SQUALI L’AUSTRALIA VA A CACCIA DELL’ULTIMO PREDATORE


È finita così, a pistolettate. Lui era in trappola, loro gli hanno sparato a sangue freddo e poi hanno buttato il cadavere al largo, in pasto ai pesci. Lo accusavano — lui e quelli come lui — di aver ucciso sette persone in tre anni, da quelle parti. Per questo il governo dell’Australia Occidentale ha detto basta, e il parlamento federale ha autorizzato la mattanza: tutti gli squali più lunghi di tre metri che si avvicineranno alla costa verranno sistematicamente sterminati.
Il primo era uno squalo Tigre appena più grande della taglia minima. Lunedì aveva abboccato all’amo appeso a un pallone rosso al largo di Old Dunsborough, nel sud dello Stato. Uno dei molti che le autorità hanno disseminato a un chilometro dalla costa davanti alle spiagge più frequentate.
Un pescatore commerciale autorizzato dal programma Bait and kill, prendilo all’amo e uccidilo, ha eseguito la condanna a morte. «Quando vicino ai bagnanti hai squali lunghi tre, quattro o cinque metri di specie conosciute da sempre come aggressive, il pericolo è imminente», dice il premier dell’Australia Occidentale, Colin Barnett, sostenendo che il Bait and kill non fa altro che rispettare il volere di Dio: «Mette l’uomo al centro. Non mi fa certo piacere vedere uccidere gli squali, ma ho una responsabilità più importante verso la nostra gente».
Il guaio, però, è che l’ultimo sondaggio effettuato da Umr e citato dai quotidiani locali dice che l’82 per cento degli australiani non è affatto d’accordo con lui. Oltretutto, la taglia del governo è stata messa su tre specie in particolare: oltre allo squalo Tigre ci sono il Toro e il Bianco, il pesce-cane per eccellenza, quello straordinario e terribile predatore che rischia l’estinzione. Una decisione che ha scatenato gli animalisti di mezzo mondo, ma che non ha impedito agli abitanti di Perth e dintorni di mettere in atto lo sterminio.
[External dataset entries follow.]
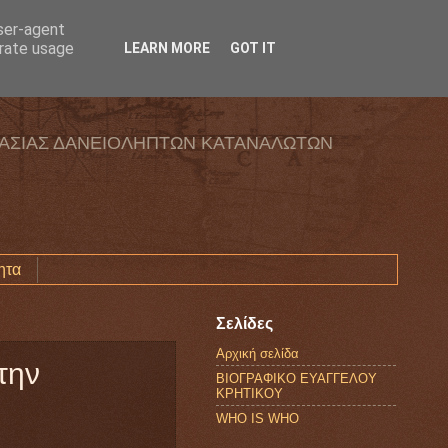
user-agent
erate usage
LEARN MORE
GOT IT
ΑΣΙΑΣ ΔΑΝΕΙΟΛΗΠΤΩΝ ΚΑΤΑΝΑΛΩΤΩΝ
ητα
Σελίδες
Αρχική σελίδα
την
ΒΙΟΓΡΑΦΙΚΟ ΕΥΑΓΓΕΛΟΥ
ΚΡΗΤΙΚΟΥ
WHO IS WHO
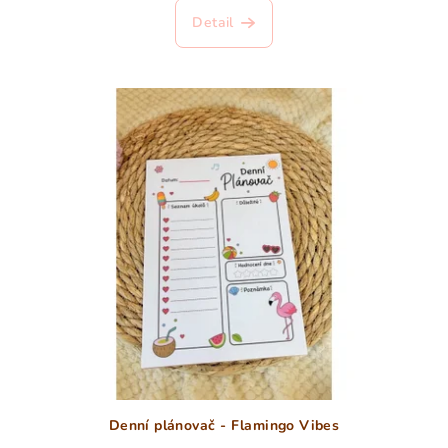
Detail
Denní plánovač - Flamingo Vibes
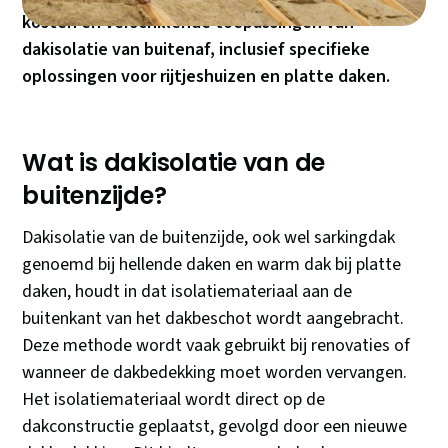
kosten en verschillende toepassingen van
dakisolatie van buitenaf, inclusief specifieke
oplossingen voor rijtjeshuizen en platte daken.
Wat is dakisolatie van de
buitenzijde?
Dakisolatie van de buitenzijde, ook wel sarkingdak
genoemd bij hellende daken en warm dak bij platte
daken, houdt in dat isolatiemateriaal aan de
buitenkant van het dakbeschot wordt aangebracht.
Deze methode wordt vaak gebruikt bij renovaties of
wanneer de dakbedekking moet worden vervangen.
Het isolatiemateriaal wordt direct op de
dakconstructie geplaatst, gevolgd door een nieuwe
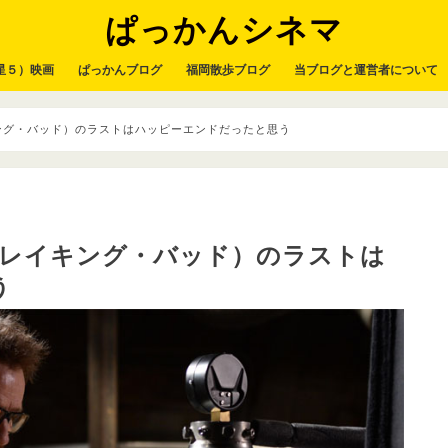
ぱっかんシネマ
星５）映画
ぱっかんブログ
福岡散歩ブログ
当ブログと運営者について
レイキング・バッド）のラストはハッピーエンドだったと思う
d（ブレイキング・バッド）のラストは
う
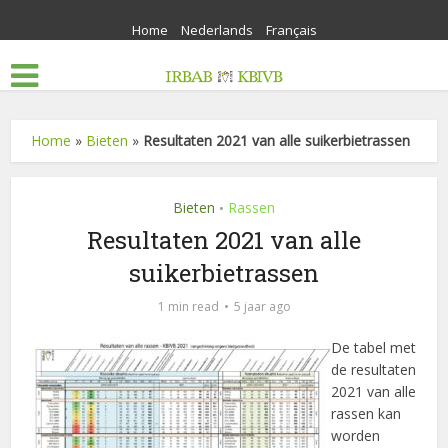
Home
Nederlands
Français
Home
»
Bieten
»
Resultaten 2021 van alle suikerbietrassen
Bieten
Rassen
•
Resultaten 2021 van alle
suikerbietrassen
1 min read
5 jaar ago
De tabel met
de resultaten
2021 van alle
rassen kan
worden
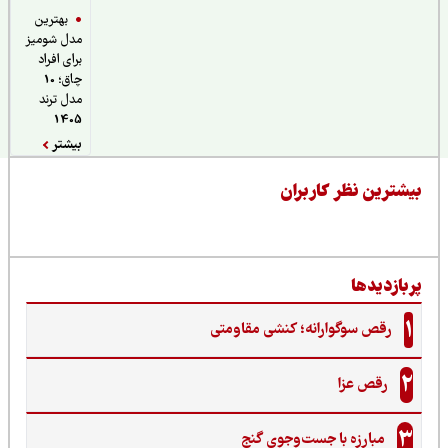
بهترین
مدل شومیز
برای افراد
چاق؛ 10
مدل ترند
1405
بیشتر
یشترین نظر کاربران
ربازدیدها
1
رقص سوگوارانه؛ کنشی مقاومتی
2
رقص عزا
3
مبارزه با جست‌وجوی گنج‌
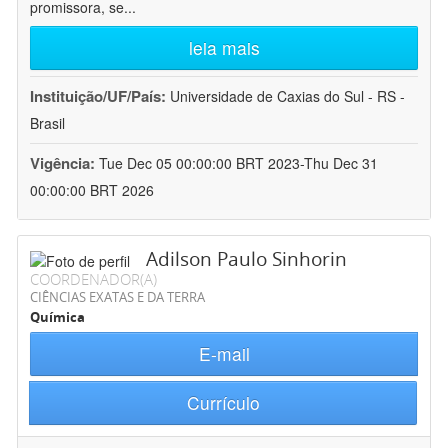
promissora, se
...
leia mais
Instituição/UF/País:
Universidade de Caxias do Sul - RS -
Brasil
Vigência:
Tue Dec 05 00:00:00 BRT 2023-Thu Dec 31
00:00:00 BRT 2026
Adilson Paulo Sinhorin
COORDENADOR(A)
CIÊNCIAS EXATAS E DA TERRA
Química
E-mail
Currículo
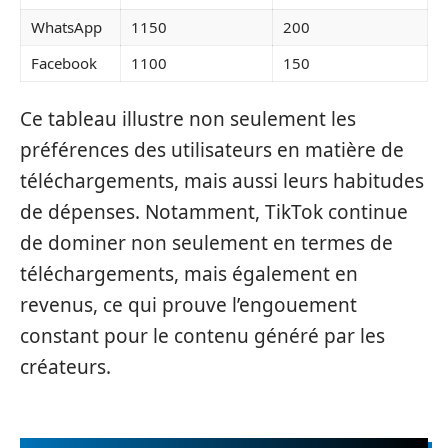
WhatsApp
1150
200
Facebook
1100
150
Ce tableau illustre non seulement les
préférences des utilisateurs en matière de
téléchargements, mais aussi leurs habitudes
de dépenses. Notamment, TikTok continue
de dominer non seulement en termes de
téléchargements, mais également en
revenus, ce qui prouve l’engouement
constant pour le contenu généré par les
créateurs.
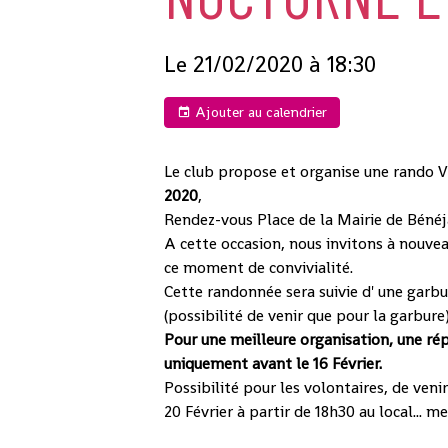
Le 21/02/2020
à 18:30
Ajouter au calendrier
Le club propose et organise une rando V
2020
,
Rendez-vous Place de la Mairie de Bénéj
A cette occasion, nous invitons à nouve
ce moment de convivialité.
Cette randonnée sera suivie d' une garbur
(possibilité de venir que pour la garbure)
Pour une meilleure organisation, une rép
uniquement avant le 16 Février.
Possibilité pour les volontaires, de veni
20 Février à partir de 18h30 au local... me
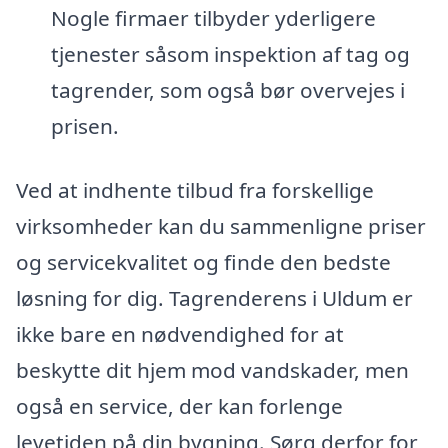
Nogle firmaer tilbyder yderligere
tjenester såsom inspektion af tag og
tagrender, som også bør overvejes i
prisen.
Ved at indhente tilbud fra forskellige
virksomheder kan du sammenligne priser
og servicekvalitet og finde den bedste
løsning for dig. Tagrenderens i Uldum er
ikke bare en nødvendighed for at
beskytte dit hjem mod vandskader, men
også en service, der kan forlenge
levetiden på din bygning. Sørg derfor for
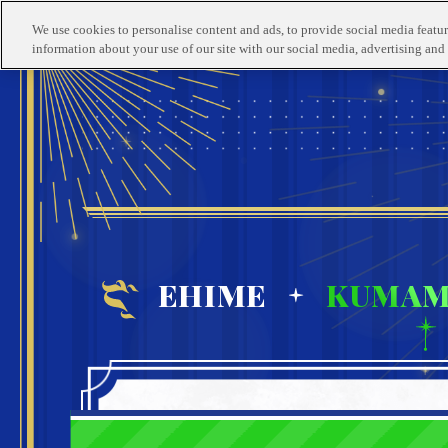
TOP
INFORMATION
We use cookies to personalise content and ads, to provide social media feature
トップ
開催概要
information about your use of our site with our social media, advertising and 
EHIME
KUMA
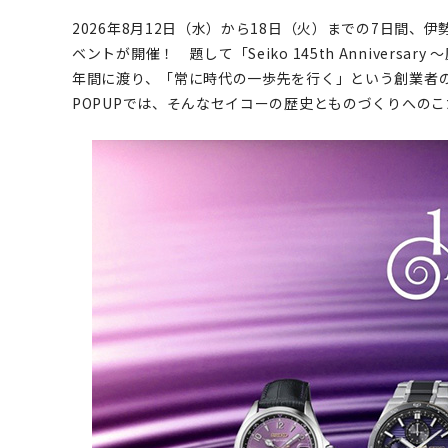
2026年8月12日（水）から18日（火）までの7日間、
ベントが開催！ 題して「Seiko 145th Annivers
年間に渡り、「常に時代の一歩先を行く」という創業者
POPUPでは、そんなセイコーの歴史とものづくりへの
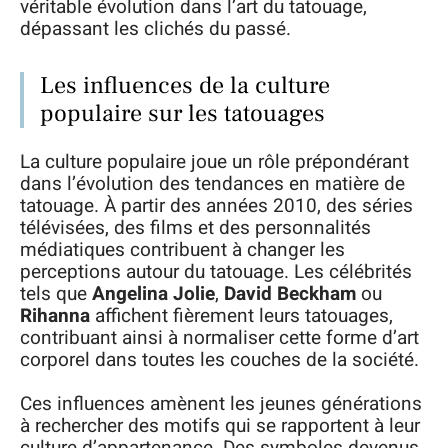
véritable évolution dans l’art du tatouage,
dépassant les clichés du passé.
Les influences de la culture
populaire sur les tatouages
La culture populaire joue un rôle prépondérant
dans l’évolution des tendances en matière de
tatouage. À partir des années 2010, des séries
télévisées, des films et des personnalités
médiatiques contribuent à changer les
perceptions autour du tatouage. Les célébrités
tels que
Angelina Jolie
,
David Beckham
ou
Rihanna
affichent fièrement leurs tatouages,
contribuant ainsi à normaliser cette forme d’art
corporel dans toutes les couches de la société.
Ces influences amènent les jeunes générations
à rechercher des motifs qui se rapportent à leur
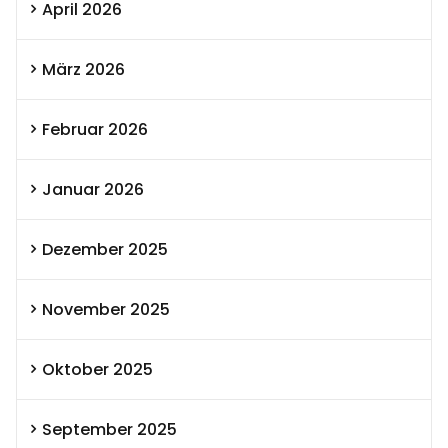
April 2026
März 2026
Februar 2026
Januar 2026
Dezember 2025
November 2025
Oktober 2025
September 2025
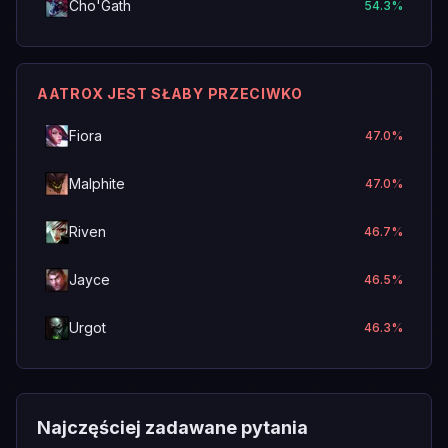
Cho'Gath
54.3
%
AATROX JEST SŁABY PRZECIWKO
Fiora
47.0
%
Malphite
47.0
%
Riven
46.7
%
Jayce
46.5
%
Urgot
46.3
%
Najczęściej zadawane pytania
Nel 2013, in tutto il mondo gli uomini uccisi da squali sono stati 16, meno di metà degli americani uccisi ogni anno da un cane. È abbastanza per giustificare un abbattimento seriale? In tutto l’anno e in tutto il mondo ci sono stati 118 attacchi con 87 feriti, mentre più di quattro milioni di americani sono stati morsicati da un cane e in 31 sono finiti all’altro mondo. Perché, dunque, questa dichiarazione di guerra allo squalo?
Se lo domandano gli animalisti di ogni latitudine, aggiungendo dubbi sull’efficacia degli abbattimenti invisi agli stessi australiani. Secondo il sondaggio già citato, 83 australiani su cento non hanno cambiato affatto le abitudini in mare: continuano imperterriti a surfare, nuotare e divertirsi tra le onde dell’Oceano. I più spaventati sono i cittadini, ma solo 15 su cento sono d’accordo a uccidere gli squali invece di proteggere le spiagge più battute con i metodi tradizionali, come le reti al largo. Senza arrivare, magari, ai livelli di James Grant, il ragazzo neozelandese che ieri ha preso a coltellate lo squalo che gli stava azzannando una gamba, si è cucito la ferita profonda cinque centimetri con i kit di pronto soccorso ed è andato a farsi una birra al pub.
Se non finissero braccati da un pescatore di taglie, gli squali bianchi camperebbero 70 anni. Ma gli animalisti infuriati crescono, premono e manifestano. Tra i più accaniti c’è la mamma di Kyle Burden: aveva 21 anni, quando uno squalo bianco gli rubò la vita.